There’s no doubt that a mental health crisis is affecting college students. Studies show a steady increase in students seeking mental health services at colleges and universities across the nation. Common concerns such as depression and anxiety are prevalent, and issues such as suicidal thoughts are growing. That’s why Wake Tech offers Wellness Services as a free confidential resource for students.
Wellness Counselor, Brittany Satterwhite, is a Licensed Professional Counselor (LPC) and a Licensed Clinical Addiction Specialist (LCAS) and speaks to students about topics ranging from stress and anxiety to substance abuse, grief, anger, and suicidal thoughts. “I truly believe that there is more to college than going to class and doing assignments,” Satterwhite says. “Our students have a multitude of stressors like family, finances, self-doubt, and substance misuse.”

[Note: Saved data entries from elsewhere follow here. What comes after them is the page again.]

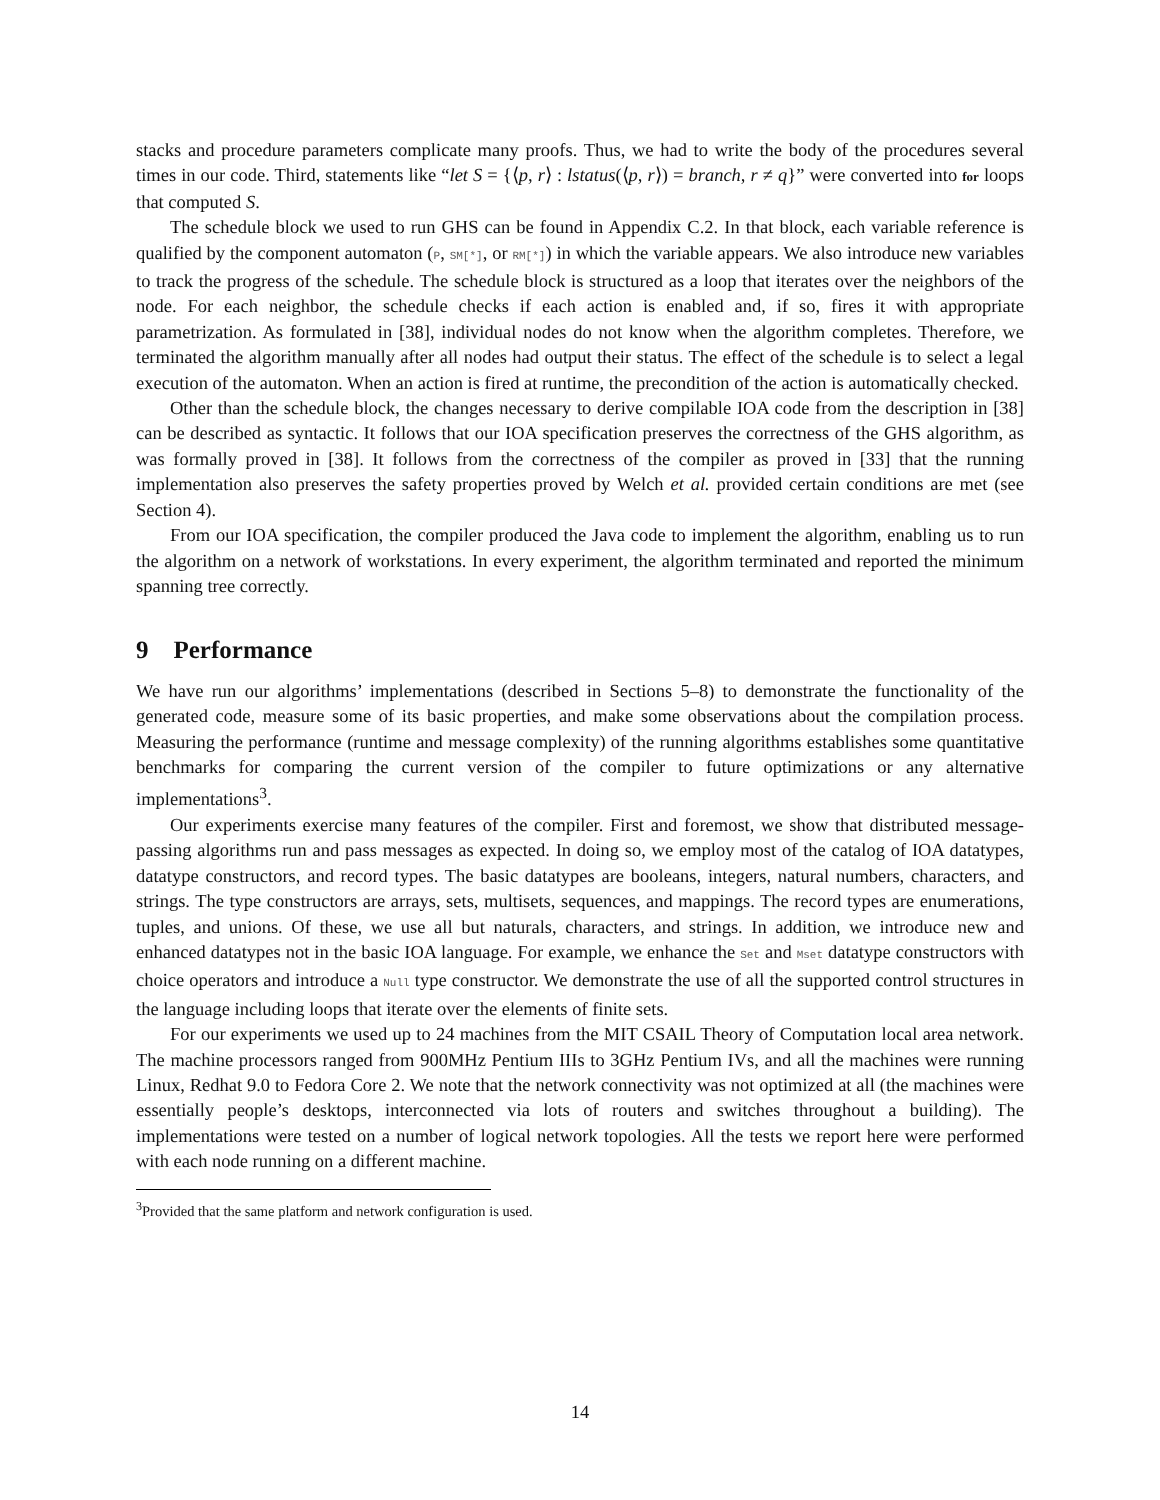stacks and procedure parameters complicate many proofs. Thus, we had to write the body of the procedures several times in our code. Third, statements like “let S = {⟨p, r⟩ : lstatus(⟨p, r⟩) = branch, r ≠ q}” were converted into for loops that computed S.
The schedule block we used to run GHS can be found in Appendix C.2. In that block, each variable reference is qualified by the component automaton (P, SM[*], or RM[*]) in which the variable appears. We also introduce new variables to track the progress of the schedule. The schedule block is structured as a loop that iterates over the neighbors of the node. For each neighbor, the schedule checks if each action is enabled and, if so, fires it with appropriate parametrization. As formulated in [38], individual nodes do not know when the algorithm completes. Therefore, we terminated the algorithm manually after all nodes had output their status. The effect of the schedule is to select a legal execution of the automaton. When an action is fired at runtime, the precondition of the action is automatically checked.
Other than the schedule block, the changes necessary to derive compilable IOA code from the description in [38] can be described as syntactic. It follows that our IOA specification preserves the correctness of the GHS algorithm, as was formally proved in [38]. It follows from the correctness of the compiler as proved in [33] that the running implementation also preserves the safety properties proved by Welch et al. provided certain conditions are met (see Section 4).
From our IOA specification, the compiler produced the Java code to implement the algorithm, enabling us to run the algorithm on a network of workstations. In every experiment, the algorithm terminated and reported the minimum spanning tree correctly.
9 Performance
We have run our algorithms’ implementations (described in Sections 5–8) to demonstrate the functionality of the generated code, measure some of its basic properties, and make some observations about the compilation process. Measuring the performance (runtime and message complexity) of the running algorithms establishes some quantitative benchmarks for comparing the current version of the compiler to future optimizations or any alternative implementations<sup>3</sup>.
Our experiments exercise many features of the compiler. First and foremost, we show that distributed message-passing algorithms run and pass messages as expected. In doing so, we employ most of the catalog of IOA datatypes, datatype constructors, and record types. The basic datatypes are booleans, integers, natural numbers, characters, and strings. The type constructors are arrays, sets, multisets, sequences, and mappings. The record types are enumerations, tuples, and unions. Of these, we use all but naturals, characters, and strings. In addition, we introduce new and enhanced datatypes not in the basic IOA language. For example, we enhance the Set and Mset datatype constructors with choice operators and introduce a Null type constructor. We demonstrate the use of all the supported control structures in the language including loops that iterate over the elements of finite sets.
For our experiments we used up to 24 machines from the MIT CSAIL Theory of Computation local area network. The machine processors ranged from 900MHz Pentium IIIs to 3GHz Pentium IVs, and all the machines were running Linux, Redhat 9.0 to Fedora Core 2. We note that the network connectivity was not optimized at all (the machines were essentially people’s desktops, interconnected via lots of routers and switches throughout a building). The implementations were tested on a number of logical network topologies. All the tests we report here were performed with each node running on a different machine.
<sup>3</sup> Provided that the same platform and network configuration is used.
14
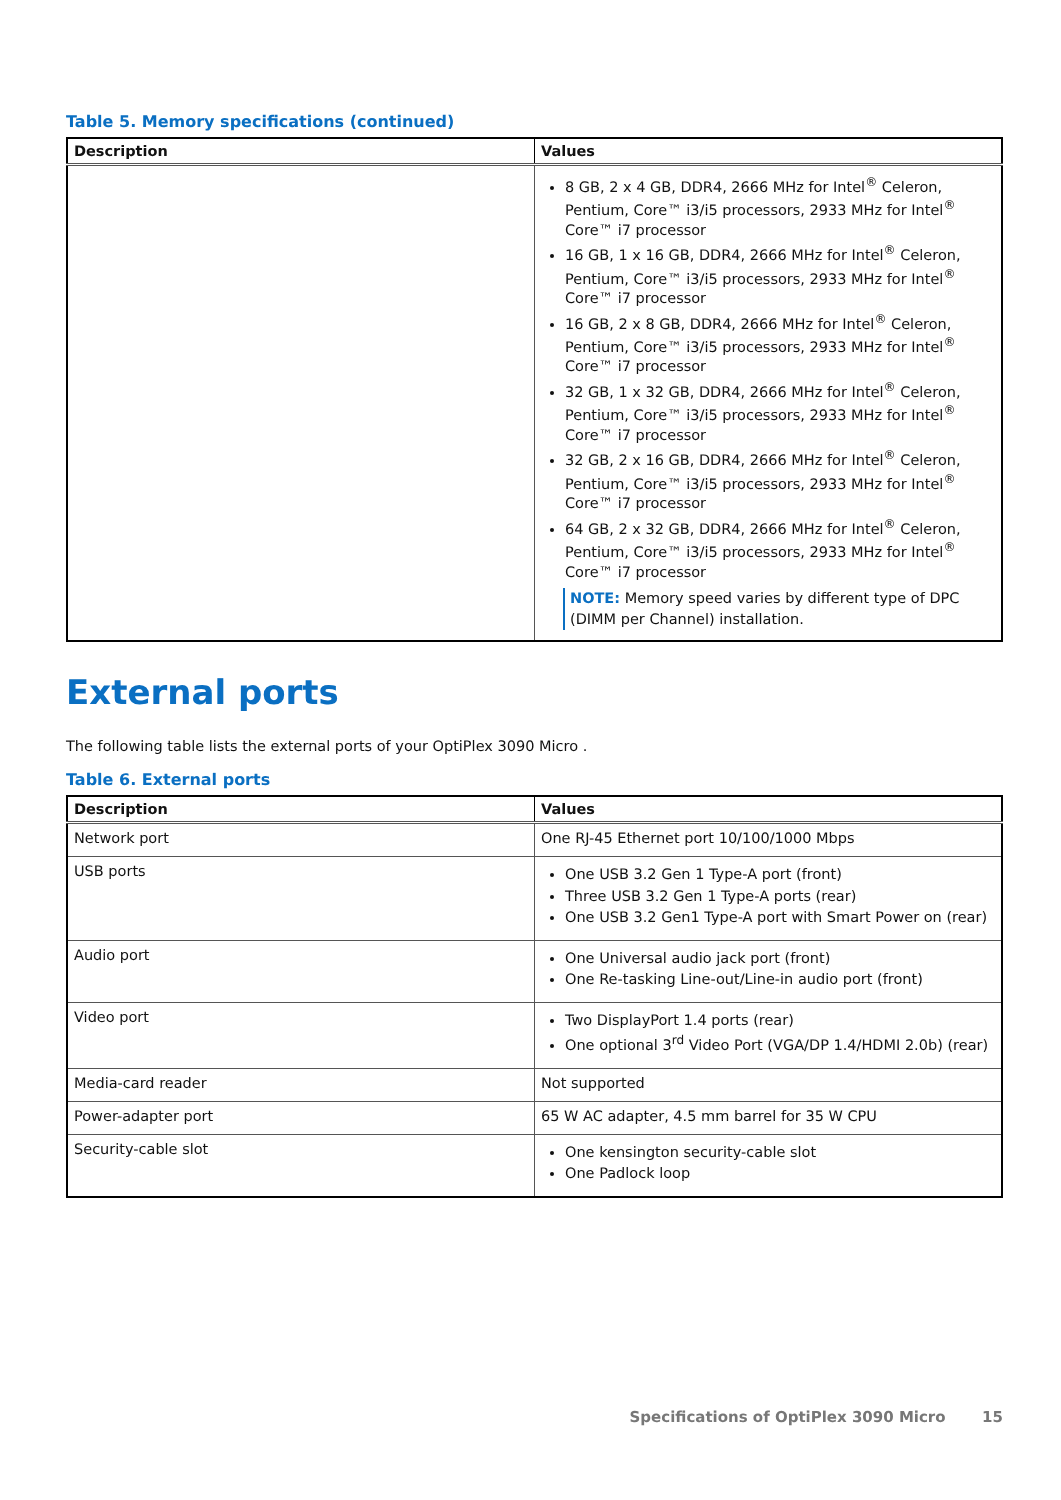Table 5. Memory specifications (continued)
| Description | Values |
| --- | --- |
| | 8 GB, 2 x 4 GB, DDR4, 2666 MHz for Intel<sup>®</sup> Celeron, Pentium, Core™ i3/i5 processors, 2933 MHz for Intel<sup>®</sup> Core™ i7 processor 16 GB, 1 x 16 GB, DDR4, 2666 MHz for Intel<sup>®</sup> Celeron, Pentium, Core™ i3/i5 processors, 2933 MHz for Intel<sup>®</sup> Core™ i7 processor 16 GB, 2 x 8 GB, DDR4, 2666 MHz for Intel<sup>®</sup> Celeron, Pentium, Core™ i3/i5 processors, 2933 MHz for Intel<sup>®</sup> Core™ i7 processor 32 GB, 1 x 32 GB, DDR4, 2666 MHz for Intel<sup>®</sup> Celeron, Pentium, Core™ i3/i5 processors, 2933 MHz for Intel<sup>®</sup> Core™ i7 processor 32 GB, 2 x 16 GB, DDR4, 2666 MHz for Intel<sup>®</sup> Celeron, Pentium, Core™ i3/i5 processors, 2933 MHz for Intel<sup>®</sup> Core™ i7 processor 64 GB, 2 x 32 GB, DDR4, 2666 MHz for Intel<sup>®</sup> Celeron, Pentium, Core™ i3/i5 processors, 2933 MHz for Intel<sup>®</sup> Core™ i7 processor NOTE: Memory speed varies by different type of DPC (DIMM per Channel) installation. |
External ports
The following table lists the external ports of your OptiPlex 3090 Micro .
Table 6. External ports
| Description | Values |
| --- | --- |
| Network port | One RJ-45 Ethernet port 10/100/1000 Mbps |
| USB ports | One USB 3.2 Gen 1 Type-A port (front) Three USB 3.2 Gen 1 Type-A ports (rear) One USB 3.2 Gen1 Type-A port with Smart Power on (rear) |
| Audio port | One Universal audio jack port (front) One Re-tasking Line-out/Line-in audio port (front) |
| Video port | Two DisplayPort 1.4 ports (rear) One optional 3<sup>rd</sup> Video Port (VGA/DP 1.4/HDMI 2.0b) (rear) |
| Media-card reader | Not supported |
| Power-adapter port | 65 W AC adapter, 4.5 mm barrel for 35 W CPU |
| Security-cable slot | One kensington security-cable slot One Padlock loop |
Specifications of OptiPlex 3090 Micro 15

At Wake Tech, anxiety, depression, and stress are the top three concerns among students, who are seeking help in record numbers. This year, 36% more students took advantage of Wellness Services compared to last year. The number of walk-in sessions, and suicide interventions is also on the rise.
Satterwhite says the increase may be partly due to increased awareness among students and staff that this resource is available on campus. It may also be due to the fact that many students have had mental health issues in the past. “Many students come to school with pre-existing mental health conditions that are exacerbated by stress and limited support. Unfortunately, I’ve seen how poor mental health results in serious negative outcomes and eventually leads students to withdrawing from class.”
Wake Tech trails the national average for students seeking help for substance abuse, but it outpaces other institutions for students who have issues with depression, anxiety, and stress. Satterwhite says this represents a substantial challenge for Wake Tech. “I believe we all need to work together to develop a continuum of options to educate and support students,” she says. “My hope is that as the demand for collegiate mental health resources grows, so will services offered at Wake Tech.”